More mobility companies, more mobility options, more reasons to stop wasting our lives in filthy cavalcades of traffic.
We’re close to the point where alternative transport options — combined with transit — can meaningfully compete with cars. But how do we accelerate the shift? How do we pour gas on the tire fire?
The Future of Urban Transportation: monopolies vs. marketplaces
The mobility marketplace is heating up! But in a world where warring mobility companies could turn into warring Mobility Comcasts (where you sign-up to one mobility package, and can only see that company’s mobility channels: their bikes, scooters, cars, etc.) we’re positioning Transit to be your pleasant, neutral Switzerland:
Find all the channels.
Pick and choose between them.
Pay for what you use.
It should be easy to find ALL the mobility services near you, sign-up for ANY of those services, and combine them in a way that results in the cheapest, fastest trip. Today’s mobility options are plentiful, but they’re far too siloed. They make it needlessly hard to combine with each other and public transit.

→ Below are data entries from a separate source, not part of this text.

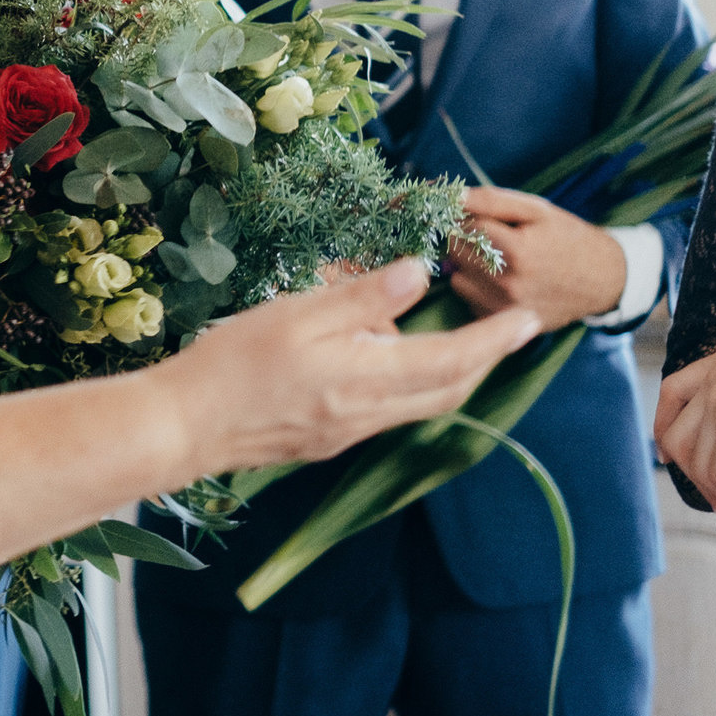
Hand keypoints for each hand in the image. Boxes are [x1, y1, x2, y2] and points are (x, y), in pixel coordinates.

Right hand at [161, 260, 542, 475]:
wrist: (185, 426)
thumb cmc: (233, 362)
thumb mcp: (297, 314)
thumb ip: (363, 297)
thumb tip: (420, 274)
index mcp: (365, 379)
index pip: (451, 360)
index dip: (495, 341)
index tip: (530, 321)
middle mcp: (367, 415)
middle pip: (448, 392)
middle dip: (483, 361)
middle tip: (505, 328)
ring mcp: (348, 434)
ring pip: (419, 404)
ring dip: (444, 371)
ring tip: (436, 331)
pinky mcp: (327, 441)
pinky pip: (386, 412)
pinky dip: (405, 383)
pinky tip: (377, 358)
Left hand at [449, 188, 628, 329]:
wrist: (604, 281)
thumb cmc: (568, 239)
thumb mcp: (538, 210)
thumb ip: (492, 200)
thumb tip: (453, 197)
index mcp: (516, 251)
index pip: (464, 226)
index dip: (471, 217)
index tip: (485, 218)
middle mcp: (507, 284)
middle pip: (456, 252)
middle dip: (466, 239)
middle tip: (492, 237)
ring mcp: (505, 308)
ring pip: (456, 277)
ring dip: (468, 266)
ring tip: (496, 260)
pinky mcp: (505, 324)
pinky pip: (469, 300)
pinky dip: (477, 289)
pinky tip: (500, 281)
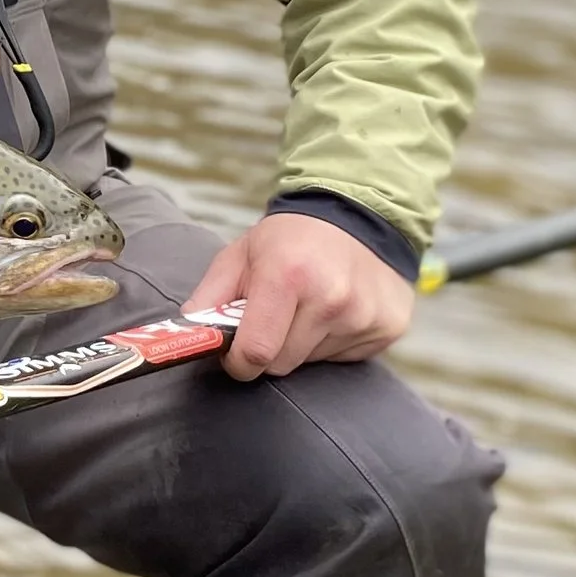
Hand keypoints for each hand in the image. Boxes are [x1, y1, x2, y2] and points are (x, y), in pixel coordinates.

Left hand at [184, 212, 415, 380]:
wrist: (359, 212)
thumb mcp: (241, 255)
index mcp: (287, 276)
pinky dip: (334, 342)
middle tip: (274, 317)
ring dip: (302, 344)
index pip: (256, 352)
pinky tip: (336, 311)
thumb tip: (187, 337)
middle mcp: (332, 298)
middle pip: (282, 364)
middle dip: (269, 350)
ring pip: (312, 363)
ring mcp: (364, 315)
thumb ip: (209, 298)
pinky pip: (346, 358)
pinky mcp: (389, 327)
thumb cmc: (290, 238)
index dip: (238, 362)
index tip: (236, 354)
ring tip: (309, 307)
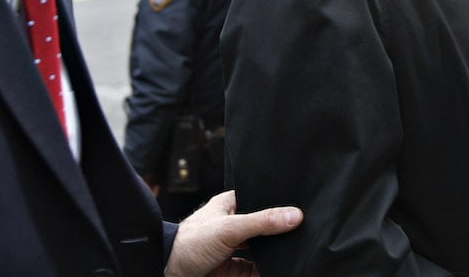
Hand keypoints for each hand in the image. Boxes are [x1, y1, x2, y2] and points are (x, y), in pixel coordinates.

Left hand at [165, 192, 302, 276]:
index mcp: (230, 204)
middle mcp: (232, 224)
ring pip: (260, 248)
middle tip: (301, 231)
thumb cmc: (190, 243)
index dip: (278, 203)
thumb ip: (263, 222)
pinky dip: (264, 270)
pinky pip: (253, 269)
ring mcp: (232, 247)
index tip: (301, 207)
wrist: (167, 273)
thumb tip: (295, 215)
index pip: (260, 198)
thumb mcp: (230, 227)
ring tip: (294, 250)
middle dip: (278, 231)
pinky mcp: (231, 268)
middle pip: (263, 226)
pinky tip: (276, 268)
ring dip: (273, 252)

Hence why Transit is fighting for Open APIs. If some mobility operators want to make it painful to compare and combine different services, Transit will act as a counterweight to those monopoly-seeking (and mobility-restricting) tendencies. When other mobility apps push you towards specific operators, Transit will try to push you towards the ones that are actually best.
Often times that “operator” will be your local public transit service. Where micromobility is making fast, car-free commutes possible at short distances, buses and train are still best for longer trips in the city. By connecting them together, we can improve every a-to-b commute regardless of distance.
One app. All the modes. Letting you combine each, painlessly. And our support for multi-modal commuting is only getting better. Today, Transit is leveling the playing field by integrating smaller, local players — not just global behemoths. For companies large and small, we’re facilitating millions of trips and millions in revenue through deeper integrations.
With more operator and agency partnerships, big things are set to come.
So yeah. We’re taking on cars. And we’re taking car-makers’ money to do it. We didn’t wear a Transformer costume when we pitched our friends at Alliance (Renault, Nissan, Mitsubishi) or InMotion Ventures (Jaguar, Land Rover) prior to raising this round — but might have if our delivery man came on time.
The fact that five different car-markers are investing in a company whose explicit goal is to vaporize personal car ownership should be a strong signal a car-free future is coming — and fast. With the backing of several such companies, we can build the aggressively neutral platform that urban mobility needs. One that doesn’t just benefit individual mobility companies, but one that promotes public transit, and aligns private interests with the interests of cities and the people they serve.
The golden age of urban transport is about to reshape our cities.
Let’s ensure people — not vehicles — come first.